Demonstrate SWR Reflected Power with a Water Tank

Ed – WA7EM

The educational topic on the Tuesday night net last week was SWR – standing wave ratio. I remembered a demonstration of wave motion done by my high school physics teach many years ago. I decided it would be fun to try to recreate that experiment.
The physics of wave motion is the same whether it is radio waves, sound waves, water waves, etc. So, what may be hard to understand in HF or VHF radio waves, may be more readily observed and understood with a water tank
Specifically, an old window is set level on some saw horses. It is filled with water (and a little food coloring). A battery drill is mounted in a support beside the window and a steel shaft is put in the chuck of the drill. A screw is run thru the shaft so that it touches the water with each revolution.
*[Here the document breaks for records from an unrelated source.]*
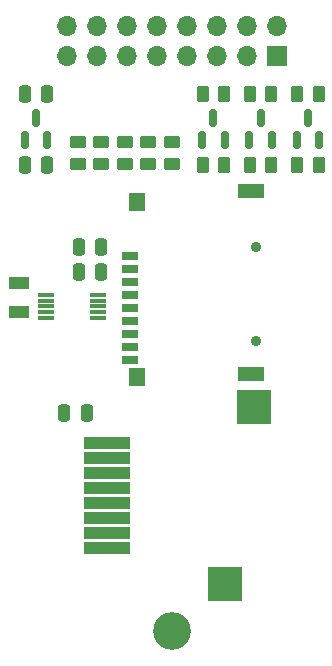
<source format=gts>
%TF.GenerationSoftware,KiCad,Pcbnew,(6.0.9)*%
%TF.CreationDate,2022-12-02T21:30:47+00:00*%
%TF.ProjectId,SPIRadioCFRTC,53504952-6164-4696-9f43-465254432e6b,rev?*%
%TF.SameCoordinates,Original*%
%TF.FileFunction,Soldermask,Top*%
%TF.FilePolarity,Negative*%
%FSLAX46Y46*%
G04 Gerber Fmt 4.6, Leading zero omitted, Abs format (unit mm)*
G04 Created by KiCad (PCBNEW (6.0.9)) date 2022-12-02 21:30:47*
%MOMM*%
%LPD*%
G01*
G04 APERTURE LIST*
G04 Aperture macros list*
%AMRoundRect*
0 Rectangle with rounded corners*
0 $1 Rounding radius*
0 $2 $3 $4 $5 $6 $7 $8 $9 X,Y pos of 4 corners*
0 Add a 4 corners polygon primitive as box body*
4,1,4,$2,$3,$4,$5,$6,$7,$8,$9,$2,$3,0*
0 Add four circle primitives for the rounded corners*
1,1,$1+$1,$2,$3*
1,1,$1+$1,$4,$5*
1,1,$1+$1,$6,$7*
1,1,$1+$1,$8,$9*
0 Add four rect primitives between the rounded corners*
20,1,$1+$1,$2,$3,$4,$5,0*
20,1,$1+$1,$4,$5,$6,$7,0*
20,1,$1+$1,$6,$7,$8,$9,0*
20,1,$1+$1,$8,$9,$2,$3,0*%
G04 Aperture macros list end*
%ADD10C,3.200000*%
%ADD11RoundRect,0.250000X0.250000X0.475000X-0.250000X0.475000X-0.250000X-0.475000X0.250000X-0.475000X0*%
%ADD12RoundRect,0.150000X0.150000X-0.587500X0.150000X0.587500X-0.150000X0.587500X-0.150000X-0.587500X0*%
%ADD13R,1.400000X0.300000*%
%ADD14R,4.000000X1.000000*%
%ADD15R,3.000000X3.000000*%
%ADD16RoundRect,0.250000X0.450000X-0.262500X0.450000X0.262500X-0.450000X0.262500X-0.450000X-0.262500X0*%
%ADD17RoundRect,0.250000X0.262500X0.450000X-0.262500X0.450000X-0.262500X-0.450000X0.262500X-0.450000X0*%
%ADD18C,0.900000*%
%ADD19R,1.400000X0.700000*%
%ADD20R,1.400000X1.600000*%
%ADD21R,2.200000X1.200000*%
%ADD22R,1.800000X1.000000*%
%ADD23R,1.700000X1.700000*%
%ADD24O,1.700000X1.700000*%
G04 APERTURE END LIST*
D10*
%TO.C,REF\u002A\u002A*%
X35000000Y-75500000D03*
%TD*%
D11*
%TO.C,C2*%
X27783000Y-57000000D03*
X25883000Y-57000000D03*
%TD*%
D12*
%TO.C,Q2*%
X41550000Y-33937500D03*
X43450000Y-33937500D03*
X42500000Y-32062500D03*
%TD*%
%TO.C,U3*%
X22550000Y-33937500D03*
X24450000Y-33937500D03*
X23500000Y-32062500D03*
%TD*%
D13*
%TO.C,U1*%
X24300000Y-47000000D03*
X24300000Y-47500000D03*
X24300000Y-48000000D03*
X24300000Y-48500000D03*
X24300000Y-49000000D03*
X28700000Y-49000000D03*
X28700000Y-48500000D03*
X28700000Y-48000000D03*
X28700000Y-47500000D03*
X28700000Y-47000000D03*
%TD*%
D14*
%TO.C,U2*%
X29470000Y-59555000D03*
X29470000Y-60825000D03*
X29470000Y-62095000D03*
X29470000Y-63365000D03*
X29470000Y-64635000D03*
X29470000Y-65905000D03*
X29470000Y-67175000D03*
X29470000Y-68445000D03*
D15*
X41970000Y-56500000D03*
X39470000Y-71500000D03*
%TD*%
D16*
%TO.C,R6*%
X27000000Y-35912500D03*
X27000000Y-34087500D03*
%TD*%
D12*
%TO.C,Q3*%
X45550000Y-33937500D03*
X47450000Y-33937500D03*
X46500000Y-32062500D03*
%TD*%
D11*
%TO.C,C3*%
X29000000Y-42950000D03*
X27100000Y-42950000D03*
%TD*%
D16*
%TO.C,R8*%
X33000000Y-35912500D03*
X33000000Y-34087500D03*
%TD*%
D17*
%TO.C,R1*%
X39412500Y-30000000D03*
X37587500Y-30000000D03*
%TD*%
%TO.C,R4*%
X43412500Y-36000000D03*
X41587500Y-36000000D03*
%TD*%
D12*
%TO.C,Q1*%
X37550000Y-33937500D03*
X39450000Y-33937500D03*
X38500000Y-32062500D03*
%TD*%
D18*
%TO.C,J2*%
X42070000Y-50950000D03*
X42070000Y-42950000D03*
D19*
X31470000Y-43750000D03*
X31470000Y-44850000D03*
X31470000Y-45950000D03*
X31470000Y-47050000D03*
X31470000Y-48150000D03*
X31470000Y-49250000D03*
X31470000Y-50350000D03*
X31470000Y-51450000D03*
X31470000Y-52550000D03*
D20*
X32070000Y-39150000D03*
D21*
X41670000Y-53750000D03*
X41670000Y-38250000D03*
D20*
X32070000Y-54000000D03*
%TD*%
D16*
%TO.C,R5*%
X29000000Y-35912500D03*
X29000000Y-34087500D03*
%TD*%
D17*
%TO.C,R10*%
X47412500Y-30000000D03*
X45587500Y-30000000D03*
%TD*%
D11*
%TO.C,C1*%
X29000000Y-45050000D03*
X27100000Y-45050000D03*
%TD*%
D22*
%TO.C,Y1*%
X22000000Y-48500000D03*
X22000000Y-46000000D03*
%TD*%
D17*
%TO.C,R3*%
X43412500Y-30000000D03*
X41587500Y-30000000D03*
%TD*%
D11*
%TO.C,C5*%
X24450000Y-36000000D03*
X22550000Y-36000000D03*
%TD*%
D17*
%TO.C,R2*%
X39412500Y-36000000D03*
X37587500Y-36000000D03*
%TD*%
D11*
%TO.C,C4*%
X24450000Y-30000000D03*
X22550000Y-30000000D03*
%TD*%
D16*
%TO.C,R7*%
X31000000Y-35912500D03*
X31000000Y-34087500D03*
%TD*%
%TO.C,R9*%
X35000000Y-35912500D03*
X35000000Y-34087500D03*
%TD*%
D17*
%TO.C,R11*%
X47412500Y-36000000D03*
X45587500Y-36000000D03*
%TD*%
D23*
%TO.C,J1*%
X43890000Y-26770000D03*
D24*
X43890000Y-24230000D03*
X41350000Y-26770000D03*
X41350000Y-24230000D03*
X38810000Y-26770000D03*
X38810000Y-24230000D03*
X36270000Y-26770000D03*
X36270000Y-24230000D03*
X33730000Y-26770000D03*
X33730000Y-24230000D03*
X31190000Y-26770000D03*
X31190000Y-24230000D03*
X28650000Y-26770000D03*
X28650000Y-24230000D03*
X26110000Y-26770000D03*
X26110000Y-24230000D03*
%TD*%
M02*

</source>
In the 1st video, the screw on the shaft acts as a point radiator. That would be like your ham radio with a simple non-directional antenna (like a vertical). In the water you see circular ripple patterns radiating equally outward in all directions. The perimeter of the window is so far away so that resistance has reduced the ripple to zero before it hits this window boundary. In radio, this is called an “isotropic radiator”. If this experiment could be done in 3D, the ripples would be equal in-plane and vertical.
In the 2nd video, the screw is augmented with a plate and the area of the ripple pattern is reduced with some wood blocks. This is meant to illustrate a radio signal going down a feedline to an antenna. The wood block at the far end illustrates a short circuit at the end of the feedline. If you look closely, you see the waves moving forward from the source combine with the waves bouncing off the “short” at the end
of the tank. The 2 combine to form a “standing wave”. In this imperfect experiment, the standing waves do not appear stationary, but moving slowing backward and forward. With a better tank and signal source, one could get tall perfectly stationary waves.
Now suppose part way down the path defined by the blocks of wood, I replaced the water with jello?
Since water and jello are signal mediums with different “impedance”, the wave would travel at a different speed in the jello vs the water. At the boundary of jello and water, you would see some of the energy transfer forward into the jello and some of it bounce back toward the source. That is what would happen if you connected a length of 52 ohm coax to a length of 72 ohm coax or your antenna is not well tuned.